PK : Le fait que les épidémies touchent les catégories sociales les plus défavorisées n'est pas qu'une rumeur : parfois c'est aussi une réalité comme on l'a vu avec la Covid-19. 

FC : En 1832, au moment de la première poussée de choléra, on pense que le choléra peut toucher les élites - puisque le Premier ministre de l'époque, Casimir Perier compte parmi les victimes - mais aussi les classes populaires. On découvrira ensuite par le biais d'enquêtes que c'est dans les quartiers les plus miséreux, les plus laissés à l'abandon que l'épidémie a frappé le plus durement. Toutes les campagnes étatiques hygiénistes du XIXe siècle et du début du XXe siècle ont concentré leurs efforts sur ces quartiers-là.

PK : Existe-t-il des constantes de la peur en temps d'épidémie ? 

FC : Oui. Le repli sur soi par exemple. On essaye de se protéger, d'avoir le moins de contacts possible avec les autres. On voit aussi dans ces constantes une recherche de boucs émissaires. Il faut que quelqu'un soit responsable. Et, on l'a vu encore cette année, il y a eu des mouvements de solidarité assez forts, prenant parfois des libertés avec les règles sanitaires pour venir en aide à autrui. Et on voit ça aussi au XIXe et au XXe siècle, lors des épidémies de peste ou de choléra, ou au moment de la grippe espagnole, lors de ce qu'on a appelé "octobre et novembre noirs" en 1918. On retrouve ces comportements quasiment tout le temps. 

Superfail
24 min

PK : Que disent les peurs des sociétés qui les vivent ? 

FC : Les peurs disent beaucoup des sociétés. Dans Le Miasme et la jonquille (Flammarion, 1982), son ouvrage sur les odeurs, Alain Corbin évoque la peur de l'odeur des miséreux. Cette peur des pauvres dit bien la lecture sociale que l'on peut faire des peurs. Mais chaque société invente aussi ses peurs. Après 1945 est apparue la peur atomique. Aujourd'hui, les jeunes générations ont du mal à se représenter le mouvement d'effroi que la bombe a suscité, la construction d'un abri antiatomique pour ceux qui pouvaient se l'offrir, etc. Mais pendant plus d'une dizaine d'années après la Seconde Guerre mondiale, il y a eu un vrai mouvement de panique. Quoi qu'on en dise, nous avons la chance de vivre dans des sociétés apaisées. Mais la peur de la guerre civile peut être aussi une peur très prégnante. Au XIXe siècle, le nombre d'émeutes, de révolutions que le siècle a enregistré à suscité la peur qu'un déchirement au sein du peuple débouche sur une catastrophe. 

PK : Si la peur est ressentie différemment selon les pays, selon les classes sociales, elle est aussi une construction sociale, que l'on peut ancrer historiquement.
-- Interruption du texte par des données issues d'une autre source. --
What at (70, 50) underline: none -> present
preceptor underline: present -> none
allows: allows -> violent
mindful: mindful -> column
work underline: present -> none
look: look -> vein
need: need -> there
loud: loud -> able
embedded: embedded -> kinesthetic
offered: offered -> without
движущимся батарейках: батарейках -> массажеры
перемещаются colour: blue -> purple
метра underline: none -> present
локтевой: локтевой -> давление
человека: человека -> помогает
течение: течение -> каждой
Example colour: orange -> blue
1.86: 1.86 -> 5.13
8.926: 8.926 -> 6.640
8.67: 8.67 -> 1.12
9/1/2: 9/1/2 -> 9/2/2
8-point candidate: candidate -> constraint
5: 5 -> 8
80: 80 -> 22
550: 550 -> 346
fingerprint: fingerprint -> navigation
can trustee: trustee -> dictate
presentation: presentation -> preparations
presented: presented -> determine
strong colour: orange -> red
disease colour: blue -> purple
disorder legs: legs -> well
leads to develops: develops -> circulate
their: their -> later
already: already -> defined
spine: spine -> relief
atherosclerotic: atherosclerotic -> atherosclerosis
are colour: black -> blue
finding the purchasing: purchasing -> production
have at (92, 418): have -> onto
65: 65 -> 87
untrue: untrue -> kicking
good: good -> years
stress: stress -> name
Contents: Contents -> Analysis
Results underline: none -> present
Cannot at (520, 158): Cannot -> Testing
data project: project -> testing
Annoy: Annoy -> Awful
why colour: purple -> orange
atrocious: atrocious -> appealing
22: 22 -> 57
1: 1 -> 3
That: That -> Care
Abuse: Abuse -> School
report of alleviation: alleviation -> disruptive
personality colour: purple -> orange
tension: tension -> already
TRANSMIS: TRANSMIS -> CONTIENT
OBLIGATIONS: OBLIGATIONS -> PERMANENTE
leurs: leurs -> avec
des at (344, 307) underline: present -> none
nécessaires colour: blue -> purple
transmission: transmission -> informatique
FC : Chaque société s'est forgée un imaginaire qui va construire ses peurs collectives, ses peurs sociales. Pendant la Révolution française, la grande peur a débouché sur la prise des châteaux. On prenait les registres des impôts et on les brûlait parce qu'on considérait que c'était la fin des droits féodaux. La peur s'est focalisée sur une personnalité collective - la noblesse - associée au groupe social qui pressure le reste de la société. Dans l'entre-deux-guerres, après 1929, c'est la la peur de la récession, du marasme économique, de la crise totale qui domine. Et aujourd'hui, on a vu resurgir cette peur avec l'observation des indices sur les mouvements de faillites par exemple. 

PK : En tant qu'historien, avez-vous mieux compris votre objet d'étude grâce à ce que l'on vient de vivre ? 

FC : L'élément central, c'est peut être une forme d'expérience. La difficulté, c'est d'essayer de reconstituer ce que les hommes et les femmes d'une époque pouvaient vivre. Il y a toujours un grand écart entre la société dans laquelle on vit et les archives qui racontent la vie des hommes et des femmes ordinaires. Avec la Covid-19, on a été assujettis à une expérience. On a pu la vivre comme comme tout le monde : les fausses nouvelles, les espoirs d'un médicament miracle, des moments aussi de forme de dépression collective liées au confinement.